■ CONSIGNE ■
Dites si chacune des affirmations suivantes concorde avec le texte sur le PABE, en répondant par oui ou par non et en citant exactement les mots du texte qui permettent de trancher. (a) Le PABE est actif depuis 2009. (b) Les artistes du PABE se reconnaissent à une esthétique commune. (c) Des sessions de formation sont organisées pour les membres du PABE.

======== TEXTE DE L'EXERCICE

Le PABE fait hurler les failles

— par Selim Lander —

Le Plastik Art Band Expérimental n’en est pas à sa première exposition à Tropiques-Atrium Scène Nationale, à Fort-de-France. On se souvient, parmi d’autres, de « Féminins du sac » en 2014. Le PABE, actif depuis 2009 sous la houlette de Michèle Arretche, n’est pourtant pas une « École de peinture » au sens de l’histoire de l’art ; il ne réunit pas des artistes reconnaissables par leur esthétique commune. Si le PABE est quand même une école, c’est avec un « é » minuscule, puisque des sessions de formations sont organisées périodiquement à l’intention de ses membres sous la direction de tel ou tel plasticien. En dehors de cette volonté de se perfectionner, les artistes toutes féminines du PABE ont en commun leur passion pour l’art, le besoin de s’exprimer en art, chacune bien sûr avec ses moyens, son imaginaire propres mais une sensibilité toujours féminine, si tant est que cela ait un sens.

L’artiste est le plus souvent solitaire. Seul devant sa toile ou les matériaux qu’il compte utiliser, il doit puiser en lui-même les forces qui lui permettront d’avancer.

================
======== MATÉRIEL D'ÉTUDE

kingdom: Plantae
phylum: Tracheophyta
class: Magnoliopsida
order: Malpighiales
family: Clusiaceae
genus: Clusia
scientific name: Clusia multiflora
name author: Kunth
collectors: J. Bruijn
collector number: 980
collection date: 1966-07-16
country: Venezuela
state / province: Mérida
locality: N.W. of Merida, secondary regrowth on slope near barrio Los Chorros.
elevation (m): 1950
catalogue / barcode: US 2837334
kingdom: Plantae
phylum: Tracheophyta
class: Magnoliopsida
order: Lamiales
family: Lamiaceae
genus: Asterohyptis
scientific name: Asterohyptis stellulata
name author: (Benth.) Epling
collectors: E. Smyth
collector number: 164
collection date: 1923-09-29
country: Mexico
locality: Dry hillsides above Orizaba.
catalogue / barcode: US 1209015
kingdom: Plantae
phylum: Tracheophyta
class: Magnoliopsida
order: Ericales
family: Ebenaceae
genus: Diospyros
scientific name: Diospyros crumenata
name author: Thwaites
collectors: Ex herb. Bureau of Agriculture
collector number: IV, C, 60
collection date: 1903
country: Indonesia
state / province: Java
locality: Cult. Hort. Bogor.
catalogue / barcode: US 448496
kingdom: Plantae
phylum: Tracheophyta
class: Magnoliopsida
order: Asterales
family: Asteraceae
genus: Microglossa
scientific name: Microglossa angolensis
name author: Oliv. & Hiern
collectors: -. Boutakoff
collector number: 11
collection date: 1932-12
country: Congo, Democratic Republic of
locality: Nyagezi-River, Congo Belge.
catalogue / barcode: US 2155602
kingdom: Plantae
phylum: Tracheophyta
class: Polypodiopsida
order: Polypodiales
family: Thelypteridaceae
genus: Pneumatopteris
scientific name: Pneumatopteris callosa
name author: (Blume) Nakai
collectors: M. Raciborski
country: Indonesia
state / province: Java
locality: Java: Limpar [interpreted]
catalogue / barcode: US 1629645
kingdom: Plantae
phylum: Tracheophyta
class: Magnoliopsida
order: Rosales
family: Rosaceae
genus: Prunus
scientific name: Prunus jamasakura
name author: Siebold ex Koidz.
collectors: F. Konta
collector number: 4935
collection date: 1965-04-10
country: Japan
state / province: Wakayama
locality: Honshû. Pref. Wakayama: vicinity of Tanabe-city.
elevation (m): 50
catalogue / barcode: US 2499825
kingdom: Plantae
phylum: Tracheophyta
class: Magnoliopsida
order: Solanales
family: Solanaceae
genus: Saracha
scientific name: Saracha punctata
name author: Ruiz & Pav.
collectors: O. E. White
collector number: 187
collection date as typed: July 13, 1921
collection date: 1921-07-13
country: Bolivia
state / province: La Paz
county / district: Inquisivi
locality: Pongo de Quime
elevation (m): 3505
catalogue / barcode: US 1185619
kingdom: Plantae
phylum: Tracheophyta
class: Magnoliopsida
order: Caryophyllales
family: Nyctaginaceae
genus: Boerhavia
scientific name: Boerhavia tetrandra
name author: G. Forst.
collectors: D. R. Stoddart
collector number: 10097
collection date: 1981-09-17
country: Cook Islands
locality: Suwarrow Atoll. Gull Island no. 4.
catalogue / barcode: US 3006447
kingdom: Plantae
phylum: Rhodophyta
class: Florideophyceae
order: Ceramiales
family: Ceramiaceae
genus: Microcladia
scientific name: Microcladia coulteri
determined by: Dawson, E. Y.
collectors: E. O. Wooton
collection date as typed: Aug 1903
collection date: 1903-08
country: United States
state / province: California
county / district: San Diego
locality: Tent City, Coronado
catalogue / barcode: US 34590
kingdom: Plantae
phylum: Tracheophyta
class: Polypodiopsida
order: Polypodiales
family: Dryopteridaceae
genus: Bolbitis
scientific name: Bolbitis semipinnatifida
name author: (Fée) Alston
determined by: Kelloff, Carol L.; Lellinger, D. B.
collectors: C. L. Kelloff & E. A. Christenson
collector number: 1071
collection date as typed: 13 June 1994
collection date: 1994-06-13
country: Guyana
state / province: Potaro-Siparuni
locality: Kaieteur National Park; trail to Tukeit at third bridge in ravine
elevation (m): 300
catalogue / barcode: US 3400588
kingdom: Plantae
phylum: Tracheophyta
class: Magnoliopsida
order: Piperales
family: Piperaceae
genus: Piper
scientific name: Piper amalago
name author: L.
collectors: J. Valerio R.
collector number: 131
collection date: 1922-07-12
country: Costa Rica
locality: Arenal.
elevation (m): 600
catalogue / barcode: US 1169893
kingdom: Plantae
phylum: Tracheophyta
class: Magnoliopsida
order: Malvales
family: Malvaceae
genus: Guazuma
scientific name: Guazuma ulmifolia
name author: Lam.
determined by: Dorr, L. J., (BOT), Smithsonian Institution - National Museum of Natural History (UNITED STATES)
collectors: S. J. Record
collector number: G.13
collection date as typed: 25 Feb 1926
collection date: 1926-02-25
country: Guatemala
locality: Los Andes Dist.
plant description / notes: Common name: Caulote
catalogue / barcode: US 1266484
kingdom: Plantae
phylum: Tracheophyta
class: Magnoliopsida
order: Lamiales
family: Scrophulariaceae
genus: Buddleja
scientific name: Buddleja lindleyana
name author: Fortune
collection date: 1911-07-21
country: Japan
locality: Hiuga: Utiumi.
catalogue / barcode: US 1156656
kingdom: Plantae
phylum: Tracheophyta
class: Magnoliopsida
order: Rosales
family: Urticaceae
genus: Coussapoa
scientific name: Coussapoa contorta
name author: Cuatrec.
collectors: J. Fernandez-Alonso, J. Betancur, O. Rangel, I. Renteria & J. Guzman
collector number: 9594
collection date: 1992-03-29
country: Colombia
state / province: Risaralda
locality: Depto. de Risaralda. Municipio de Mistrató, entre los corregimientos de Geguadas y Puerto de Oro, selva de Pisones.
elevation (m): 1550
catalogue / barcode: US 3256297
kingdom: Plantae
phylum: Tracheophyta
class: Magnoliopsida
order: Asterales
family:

================

■ RÉPONSE ■
(a) Oui : « actif depuis 2009 sous la houlette de Michèle Arretche ».
(b) Non : « il ne réunit pas des artistes reconnaissables par leur esthétique commune ».
(c) Oui : « des sessions de formations sont organisées périodiquement à l’intention de ses membres ».